**Transcribed page contents**

——————

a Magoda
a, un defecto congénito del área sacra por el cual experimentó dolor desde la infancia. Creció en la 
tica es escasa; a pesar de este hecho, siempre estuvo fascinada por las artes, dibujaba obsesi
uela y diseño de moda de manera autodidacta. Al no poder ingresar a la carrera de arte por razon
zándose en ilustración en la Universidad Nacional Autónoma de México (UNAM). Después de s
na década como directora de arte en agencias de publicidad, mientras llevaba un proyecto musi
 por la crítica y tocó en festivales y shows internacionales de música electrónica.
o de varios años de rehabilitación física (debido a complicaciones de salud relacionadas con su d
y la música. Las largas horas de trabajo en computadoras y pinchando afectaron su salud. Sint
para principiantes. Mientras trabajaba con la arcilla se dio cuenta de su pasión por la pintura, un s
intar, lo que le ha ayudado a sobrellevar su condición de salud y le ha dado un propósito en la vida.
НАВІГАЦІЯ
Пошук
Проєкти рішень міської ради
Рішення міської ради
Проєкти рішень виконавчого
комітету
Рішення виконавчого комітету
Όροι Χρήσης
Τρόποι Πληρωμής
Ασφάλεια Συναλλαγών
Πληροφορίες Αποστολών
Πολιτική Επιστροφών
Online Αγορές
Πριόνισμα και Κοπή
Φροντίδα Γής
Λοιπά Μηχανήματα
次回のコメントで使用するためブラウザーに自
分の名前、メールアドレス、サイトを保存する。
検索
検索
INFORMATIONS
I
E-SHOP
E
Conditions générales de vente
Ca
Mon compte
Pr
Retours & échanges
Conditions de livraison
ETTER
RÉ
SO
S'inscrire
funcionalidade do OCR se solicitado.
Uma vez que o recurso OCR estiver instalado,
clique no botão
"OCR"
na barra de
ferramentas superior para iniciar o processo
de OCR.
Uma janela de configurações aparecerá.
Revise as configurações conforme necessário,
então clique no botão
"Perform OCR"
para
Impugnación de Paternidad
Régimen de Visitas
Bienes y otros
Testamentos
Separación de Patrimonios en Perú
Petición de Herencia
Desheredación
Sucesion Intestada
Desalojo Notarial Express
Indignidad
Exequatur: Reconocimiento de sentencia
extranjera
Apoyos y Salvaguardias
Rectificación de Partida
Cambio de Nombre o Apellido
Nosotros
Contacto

——————

**TASK PROMPT**
Each line above that contains the word "Рішення" must be copied.

**FINISHED TASK**
Рішення міської ради
Рішення виконавчого комітету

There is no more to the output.